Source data
# # # # #

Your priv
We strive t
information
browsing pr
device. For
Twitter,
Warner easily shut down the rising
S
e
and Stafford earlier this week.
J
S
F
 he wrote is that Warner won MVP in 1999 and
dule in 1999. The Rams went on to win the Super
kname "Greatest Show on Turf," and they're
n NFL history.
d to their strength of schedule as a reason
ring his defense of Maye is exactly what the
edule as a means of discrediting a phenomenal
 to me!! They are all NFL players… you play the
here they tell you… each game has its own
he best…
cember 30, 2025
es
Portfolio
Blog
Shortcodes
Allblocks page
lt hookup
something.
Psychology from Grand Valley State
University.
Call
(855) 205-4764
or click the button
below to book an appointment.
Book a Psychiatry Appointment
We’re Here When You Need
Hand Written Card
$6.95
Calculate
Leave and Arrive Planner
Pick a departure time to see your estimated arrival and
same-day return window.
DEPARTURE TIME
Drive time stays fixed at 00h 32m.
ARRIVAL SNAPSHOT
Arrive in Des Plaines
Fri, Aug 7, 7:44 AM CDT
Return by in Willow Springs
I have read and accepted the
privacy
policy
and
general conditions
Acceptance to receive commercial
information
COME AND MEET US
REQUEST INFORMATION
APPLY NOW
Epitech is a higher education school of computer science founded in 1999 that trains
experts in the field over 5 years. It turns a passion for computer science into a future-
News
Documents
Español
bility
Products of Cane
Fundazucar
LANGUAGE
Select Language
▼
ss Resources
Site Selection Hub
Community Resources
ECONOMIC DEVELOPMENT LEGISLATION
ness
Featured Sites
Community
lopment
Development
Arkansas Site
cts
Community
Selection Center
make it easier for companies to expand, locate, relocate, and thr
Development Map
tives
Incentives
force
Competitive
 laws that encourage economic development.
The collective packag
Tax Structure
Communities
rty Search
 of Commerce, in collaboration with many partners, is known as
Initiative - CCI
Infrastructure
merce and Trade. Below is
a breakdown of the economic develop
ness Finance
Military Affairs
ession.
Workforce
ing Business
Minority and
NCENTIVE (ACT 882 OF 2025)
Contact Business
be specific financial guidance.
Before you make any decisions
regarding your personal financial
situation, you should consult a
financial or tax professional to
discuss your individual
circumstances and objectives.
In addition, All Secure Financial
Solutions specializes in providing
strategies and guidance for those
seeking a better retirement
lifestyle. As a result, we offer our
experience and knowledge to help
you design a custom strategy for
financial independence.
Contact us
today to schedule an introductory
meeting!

# # # # #

— Job item —
Retype only this portion of the data above: the line containing "n NFL history.", the line containing "Competitive", and all lines between them, exactly.

— Output —
n NFL history.
d to their strength of schedule as a reason
ring his defense of Maye is exactly what the
edule as a means of discrediting a phenomenal
 to me!! They are all NFL players… you play the
here they tell you… each game has its own
he best…
cember 30, 2025
es
Portfolio
Blog
Shortcodes
Allblocks page
lt hookup
something.
Psychology from Grand Valley State
University.
Call
(855) 205-4764
or click the button
below to book an appointment.
Book a Psychiatry Appointment
We’re Here When You Need
Hand Written Card
$6.95
Calculate
Leave and Arrive Planner
Pick a departure time to see your estimated arrival and
same-day return window.
DEPARTURE TIME
Drive time stays fixed at 00h 32m.
ARRIVAL SNAPSHOT
Arrive in Des Plaines
Fri, Aug 7, 7:44 AM CDT
Return by in Willow Springs
I have read and accepted the
privacy
policy
and
general conditions
Acceptance to receive commercial
information
COME AND MEET US
REQUEST INFORMATION
APPLY NOW
Epitech is a higher education school of computer science founded in 1999 that trains
experts in the field over 5 years. It turns a passion for computer science into a future-
News
Documents
Español
bility
Products of Cane
Fundazucar
LANGUAGE
Select Language
▼
ss Resources
Site Selection Hub
Community Resources
ECONOMIC DEVELOPMENT LEGISLATION
ness
Featured Sites
Community
lopment
Development
Arkansas Site
cts
Community
Selection Center
make it easier for companies to expand, locate, relocate, and thr
Development Map
tives
Incentives
force
Competitive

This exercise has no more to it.